**What you need to do:** Please transcribe every line in all of the rows below without changing anything.

[Stored items]
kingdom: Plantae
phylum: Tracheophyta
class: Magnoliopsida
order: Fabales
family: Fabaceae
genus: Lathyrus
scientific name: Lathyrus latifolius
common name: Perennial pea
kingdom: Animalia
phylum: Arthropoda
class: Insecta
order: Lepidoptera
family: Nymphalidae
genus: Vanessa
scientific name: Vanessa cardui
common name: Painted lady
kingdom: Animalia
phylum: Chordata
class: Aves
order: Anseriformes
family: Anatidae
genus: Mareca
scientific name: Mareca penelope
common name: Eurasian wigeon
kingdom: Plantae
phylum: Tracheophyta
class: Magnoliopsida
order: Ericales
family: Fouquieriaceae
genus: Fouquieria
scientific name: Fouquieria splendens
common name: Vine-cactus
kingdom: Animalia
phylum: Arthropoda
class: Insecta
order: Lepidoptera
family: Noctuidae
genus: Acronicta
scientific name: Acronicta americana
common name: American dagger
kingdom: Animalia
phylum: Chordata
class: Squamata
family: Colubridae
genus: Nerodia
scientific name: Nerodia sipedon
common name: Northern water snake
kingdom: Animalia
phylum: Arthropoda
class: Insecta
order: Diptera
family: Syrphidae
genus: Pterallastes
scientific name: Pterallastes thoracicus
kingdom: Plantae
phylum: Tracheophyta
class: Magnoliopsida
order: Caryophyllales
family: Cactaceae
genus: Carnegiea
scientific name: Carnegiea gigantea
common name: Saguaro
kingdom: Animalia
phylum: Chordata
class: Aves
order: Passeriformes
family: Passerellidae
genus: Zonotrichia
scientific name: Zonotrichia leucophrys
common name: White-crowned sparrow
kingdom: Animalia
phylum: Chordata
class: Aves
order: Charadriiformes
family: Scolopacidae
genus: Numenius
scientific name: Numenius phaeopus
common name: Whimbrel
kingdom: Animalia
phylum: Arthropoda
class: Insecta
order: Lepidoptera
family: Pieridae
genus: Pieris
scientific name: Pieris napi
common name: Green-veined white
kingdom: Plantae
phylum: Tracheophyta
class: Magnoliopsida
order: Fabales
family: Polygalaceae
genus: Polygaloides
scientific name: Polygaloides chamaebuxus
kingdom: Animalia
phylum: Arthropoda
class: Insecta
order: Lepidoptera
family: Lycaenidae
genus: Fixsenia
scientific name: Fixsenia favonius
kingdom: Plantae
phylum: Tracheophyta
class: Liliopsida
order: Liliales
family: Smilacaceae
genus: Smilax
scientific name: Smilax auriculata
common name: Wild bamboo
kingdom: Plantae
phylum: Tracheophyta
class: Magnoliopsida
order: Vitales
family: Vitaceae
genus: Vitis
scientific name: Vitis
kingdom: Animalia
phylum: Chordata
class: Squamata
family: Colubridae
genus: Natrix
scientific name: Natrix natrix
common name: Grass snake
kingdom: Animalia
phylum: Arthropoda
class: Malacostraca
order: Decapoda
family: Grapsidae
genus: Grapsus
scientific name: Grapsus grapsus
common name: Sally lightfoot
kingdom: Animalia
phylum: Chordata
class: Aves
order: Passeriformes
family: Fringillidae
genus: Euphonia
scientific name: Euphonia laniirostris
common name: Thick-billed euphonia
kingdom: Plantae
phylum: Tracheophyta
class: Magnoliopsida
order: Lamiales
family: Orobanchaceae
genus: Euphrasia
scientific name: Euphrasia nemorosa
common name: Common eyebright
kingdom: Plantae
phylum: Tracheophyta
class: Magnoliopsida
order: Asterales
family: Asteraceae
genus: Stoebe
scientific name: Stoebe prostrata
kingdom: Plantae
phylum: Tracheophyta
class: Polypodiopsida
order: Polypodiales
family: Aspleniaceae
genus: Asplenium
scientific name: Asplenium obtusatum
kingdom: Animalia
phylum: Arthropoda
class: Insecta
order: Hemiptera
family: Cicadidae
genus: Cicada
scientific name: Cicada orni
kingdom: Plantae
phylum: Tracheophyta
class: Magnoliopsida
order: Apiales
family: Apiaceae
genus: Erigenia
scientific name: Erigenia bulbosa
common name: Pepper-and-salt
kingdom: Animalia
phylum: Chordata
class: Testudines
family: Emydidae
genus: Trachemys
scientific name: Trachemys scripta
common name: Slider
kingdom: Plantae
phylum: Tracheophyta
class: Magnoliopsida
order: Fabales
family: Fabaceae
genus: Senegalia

**Answer to this problem:**
kingdom: Plantae
phylum: Tracheophyta
class: Magnoliopsida
order: Fabales
family: Fabaceae
genus: Lathyrus
scientific name: Lathyrus latifolius
common name: Perennial pea
kingdom: Animalia
phylum: Arthropoda
class: Insecta
order: Lepidoptera
family: Nymphalidae
genus: Vanessa
scientific name: Vanessa cardui
common name: Painted lady
kingdom: Animalia
phylum: Chordata
class: Aves
order: Anseriformes
family: Anatidae
genus: Mareca
scientific name: Mareca penelope
common name: Eurasian wigeon
kingdom: Plantae
phylum: Tracheophyta
class: Magnoliopsida
order: Ericales
family: Fouquieriaceae
genus: Fouquieria
scientific name: Fouquieria splendens
common name: Vine-cactus
kingdom: Animalia
phylum: Arthropoda
class: Insecta
order: Lepidoptera
family: Noctuidae
genus: Acronicta
scientific name: Acronicta americana
common name: American dagger
kingdom: Animalia
phylum: Chordata
class: Squamata
family: Colubridae
genus: Nerodia
scientific name: Nerodia sipedon
common name: Northern water snake
kingdom: Animalia
phylum: Arthropoda
class: Insecta
order: Diptera
family: Syrphidae
genus: Pterallastes
scientific name: Pterallastes thoracicus
kingdom: Plantae
phylum: Tracheophyta
class: Magnoliopsida
order: Caryophyllales
family: Cactaceae
genus: Carnegiea
scientific name: Carnegiea gigantea
common name: Saguaro
kingdom: Animalia
phylum: Chordata
class: Aves
order: Passeriformes
family: Passerellidae
genus: Zonotrichia
scientific name: Zonotrichia leucophrys
common name: White-crowned sparrow
kingdom: Animalia
phylum: Chordata
class: Aves
order: Charadriiformes
family: Scolopacidae
genus: Numenius
scientific name: Numenius phaeopus
common name: Whimbrel
kingdom: Animalia
phylum: Arthropoda
class: Insecta
order: Lepidoptera
family: Pieridae
genus: Pieris
scientific name: Pieris napi
common name: Green-veined white
kingdom: Plantae
phylum: Tracheophyta
class: Magnoliopsida
order: Fabales
family: Polygalaceae
genus: Polygaloides
scientific name: Polygaloides chamaebuxus
kingdom: Animalia
phylum: Arthropoda
class: Insecta
order: Lepidoptera
family: Lycaenidae
genus: Fixsenia
scientific name: Fixsenia favonius
kingdom: Plantae
phylum: Tracheophyta
class: Liliopsida
order: Liliales
family: Smilacaceae
genus: Smilax
scientific name: Smilax auriculata
common name: Wild bamboo
kingdom: Plantae
phylum: Tracheophyta
class: Magnoliopsida
order: Vitales
family: Vitaceae
genus: Vitis
scientific name: Vitis
kingdom: Animalia
phylum: Chordata
class: Squamata
family: Colubridae
genus: Natrix
scientific name: Natrix natrix
common name: Grass snake
kingdom: Animalia
phylum: Arthropoda
class: Malacostraca
order: Decapoda
family: Grapsidae
genus: Grapsus
scientific name: Grapsus grapsus
common name: Sally lightfoot
kingdom: Animalia
phylum: Chordata
class: Aves
order: Passeriformes
family: Fringillidae
genus: Euphonia
scientific name: Euphonia laniirostris
common name: Thick-billed euphonia
kingdom: Plantae
phylum: Tracheophyta
class: Magnoliopsida
order: Lamiales
family: Orobanchaceae
genus: Euphrasia
scientific name: Euphrasia nemorosa
common name: Common eyebright
kingdom: Plantae
phylum: Tracheophyta
class: Magnoliopsida
order: Asterales
family: Asteraceae
genus: Stoebe
scientific name: Stoebe prostrata
kingdom: Plantae
phylum: Tracheophyta
class: Polypodiopsida
order: Polypodiales
family: Aspleniaceae
genus: Asplenium
scientific name: Asplenium obtusatum
kingdom: Animalia
phylum: Arthropoda
class: Insecta
order: Hemiptera
family: Cicadidae
genus: Cicada
scientific name: Cicada orni
kingdom: Plantae
phylum: Tracheophyta
class: Magnoliopsida
order: Apiales
family: Apiaceae
genus: Erigenia
scientific name: Erigenia bulbosa
common name: Pepper-and-salt
kingdom: Animalia
phylum: Chordata
class: Testudines
family: Emydidae
genus: Trachemys
scientific name: Trachemys scripta
common name: Slider
kingdom: Plantae
phylum: Tracheophyta
class: Magnoliopsida
order: Fabales
family: Fabaceae
genus: Senegalia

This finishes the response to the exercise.